As WateRrat said, I did have a very long plateau. I did think my body was "done losing" and just happy at 140 lbs. I decided to move into maintenance mode and started eating more calories per day. The calories I ate per day were still very close to maintenance for someone of my height/weight/age/gender activity level, it was just a very small daily deficit. I ended up, very slowly over 9 months, losing another 13 lbs, without even trying. My weight has been stable at 127-130 since January 2006.
Although it's pure conjecture on my part (since I am not a doctor, nutrititionist or dietician), I like to think that the low calories of my initial weight loss (1400-1600) plan triggered something in my body that caused it to decide there just wasn't enough food in my environment. The body just put the brakes on, holding onto fat reserves JUST IN CASE I needed them. I "plateaued" for over 12 weeks.
When I started eating more, my body started thinking "oh, plenty of food here, no need to hold onto these fat reserves" and I was able to keep losing until I reached a weight where my body was really comfortable.
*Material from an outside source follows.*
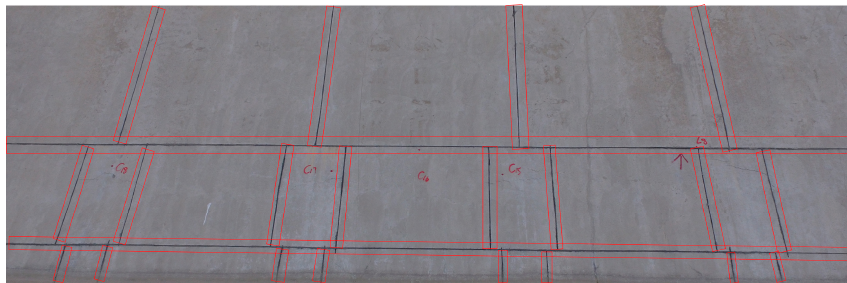
Figure 9. Regular expansion joints on the surface of concrete slope protection.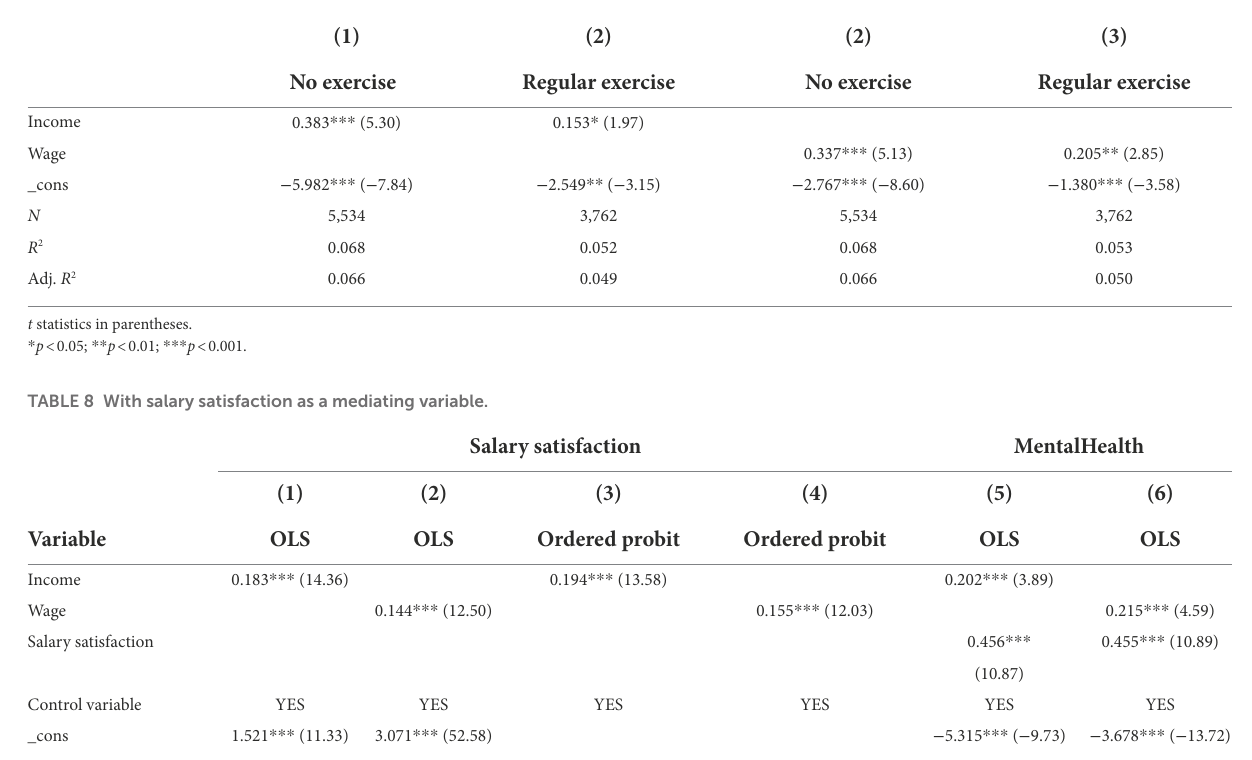
TABLE 7 Heterogeneous effects of different exercise frequencies on income.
I don't really know if it's true or not, makes sense to me. I lost 50 lbs eating 1400-1600 calories a day. Weight loss stopped abruptly at 140 lbs, I tried eating less, I did more cardio, nothing. I start eating more (but still slightly below maintenance level) and lost more weight.
I know it sounds crazy, and I don't know if I would have had the patience to KNOWINGLY try it, but I like the advice to just chill and maintain for a couple of months. Let the body's feast/famine sensor re-set with lots of good, healthy food, keep up a little exercise. You have accomplished amazing things - you look absolutely beautiful.
Refresh yourself and then recommit in January, maybe? That does not mean that you can completely let go and eat RingDings. Treat this as a mini-maintenance, use it as a practice session for what your life as a maintainer will be. More calories = more healthy calories, not more nachos.